** WORK INSTRUCTION **
Edit the entries from the first line through the line containing "calls, Schauer is", changing every "options" to "choices" and keeping everything else the same.

** Opening ENTRIES PROVIDED block **

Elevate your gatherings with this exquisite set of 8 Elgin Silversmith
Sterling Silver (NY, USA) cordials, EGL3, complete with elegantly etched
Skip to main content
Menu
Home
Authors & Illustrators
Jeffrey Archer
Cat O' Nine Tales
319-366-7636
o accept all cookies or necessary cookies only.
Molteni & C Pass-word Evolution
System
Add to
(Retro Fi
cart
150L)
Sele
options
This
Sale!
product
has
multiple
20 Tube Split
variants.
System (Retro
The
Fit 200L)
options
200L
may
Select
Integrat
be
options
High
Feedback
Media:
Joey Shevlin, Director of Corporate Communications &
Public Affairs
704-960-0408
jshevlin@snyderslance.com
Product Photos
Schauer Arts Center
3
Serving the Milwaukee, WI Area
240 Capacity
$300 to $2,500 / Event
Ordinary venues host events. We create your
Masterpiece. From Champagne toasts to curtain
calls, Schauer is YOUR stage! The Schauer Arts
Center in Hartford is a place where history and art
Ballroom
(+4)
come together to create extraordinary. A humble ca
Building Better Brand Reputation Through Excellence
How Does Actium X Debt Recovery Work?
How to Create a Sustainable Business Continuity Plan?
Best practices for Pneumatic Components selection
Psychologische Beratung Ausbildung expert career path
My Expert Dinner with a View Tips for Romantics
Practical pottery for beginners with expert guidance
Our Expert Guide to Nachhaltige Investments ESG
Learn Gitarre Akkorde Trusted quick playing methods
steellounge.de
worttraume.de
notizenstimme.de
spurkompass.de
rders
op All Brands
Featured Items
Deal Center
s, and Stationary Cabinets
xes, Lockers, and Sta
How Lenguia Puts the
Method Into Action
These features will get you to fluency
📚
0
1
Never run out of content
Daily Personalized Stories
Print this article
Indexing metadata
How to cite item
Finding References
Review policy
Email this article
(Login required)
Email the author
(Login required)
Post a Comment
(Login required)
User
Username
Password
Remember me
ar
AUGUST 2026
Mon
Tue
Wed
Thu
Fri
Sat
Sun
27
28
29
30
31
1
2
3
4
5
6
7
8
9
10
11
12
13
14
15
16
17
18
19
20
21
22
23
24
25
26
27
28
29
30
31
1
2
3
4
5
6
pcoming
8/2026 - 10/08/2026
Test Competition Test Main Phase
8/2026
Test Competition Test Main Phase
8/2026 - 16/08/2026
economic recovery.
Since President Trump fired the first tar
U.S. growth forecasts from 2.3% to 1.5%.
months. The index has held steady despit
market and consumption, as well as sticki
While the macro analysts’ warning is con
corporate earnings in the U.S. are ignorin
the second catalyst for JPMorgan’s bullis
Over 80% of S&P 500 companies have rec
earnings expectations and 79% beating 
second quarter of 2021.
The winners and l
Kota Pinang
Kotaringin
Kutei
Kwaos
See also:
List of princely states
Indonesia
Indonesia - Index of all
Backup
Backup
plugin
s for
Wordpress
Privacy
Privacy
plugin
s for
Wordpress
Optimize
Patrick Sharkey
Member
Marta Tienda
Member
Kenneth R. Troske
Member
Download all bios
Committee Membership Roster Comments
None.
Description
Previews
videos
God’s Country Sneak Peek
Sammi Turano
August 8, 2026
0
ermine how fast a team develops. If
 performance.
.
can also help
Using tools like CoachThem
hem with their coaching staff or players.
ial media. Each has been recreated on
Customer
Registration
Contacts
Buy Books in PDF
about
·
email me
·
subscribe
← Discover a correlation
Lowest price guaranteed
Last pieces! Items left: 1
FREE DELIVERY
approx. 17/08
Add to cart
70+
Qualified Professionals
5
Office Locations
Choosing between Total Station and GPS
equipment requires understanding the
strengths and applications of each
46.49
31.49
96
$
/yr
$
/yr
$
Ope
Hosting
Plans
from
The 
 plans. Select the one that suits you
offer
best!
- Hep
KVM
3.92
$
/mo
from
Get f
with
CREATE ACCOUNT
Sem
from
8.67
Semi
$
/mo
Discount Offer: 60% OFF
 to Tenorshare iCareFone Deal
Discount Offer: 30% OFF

** Closing ENTRIES PROVIDED block **

** EXERCISE SOLUTION **
Elevate your gatherings with this exquisite set of 8 Elgin Silversmith
Sterling Silver (NY, USA) cordials, EGL3, complete with elegantly etched
Skip to main content
Menu
Home
Authors & Illustrators
Jeffrey Archer
Cat O' Nine Tales
319-366-7636
o accept all cookies or necessary cookies only.
Molteni & C Pass-word Evolution
System
Add to
(Retro Fi
cart
150L)
Sele
choices
This
Sale!
product
has
multiple
20 Tube Split
variants.
System (Retro
The
Fit 200L)
choices
200L
may
Select
Integrat
be
choices
High
Feedback
Media:
Joey Shevlin, Director of Corporate Communications &
Public Affairs
704-960-0408
jshevlin@snyderslance.com
Product Photos
Schauer Arts Center
3
Serving the Milwaukee, WI Area
240 Capacity
$300 to $2,500 / Event
Ordinary venues host events. We create your
Masterpiece. From Champagne toasts to curtain
calls, Schauer is YOUR stage! The Schauer Arts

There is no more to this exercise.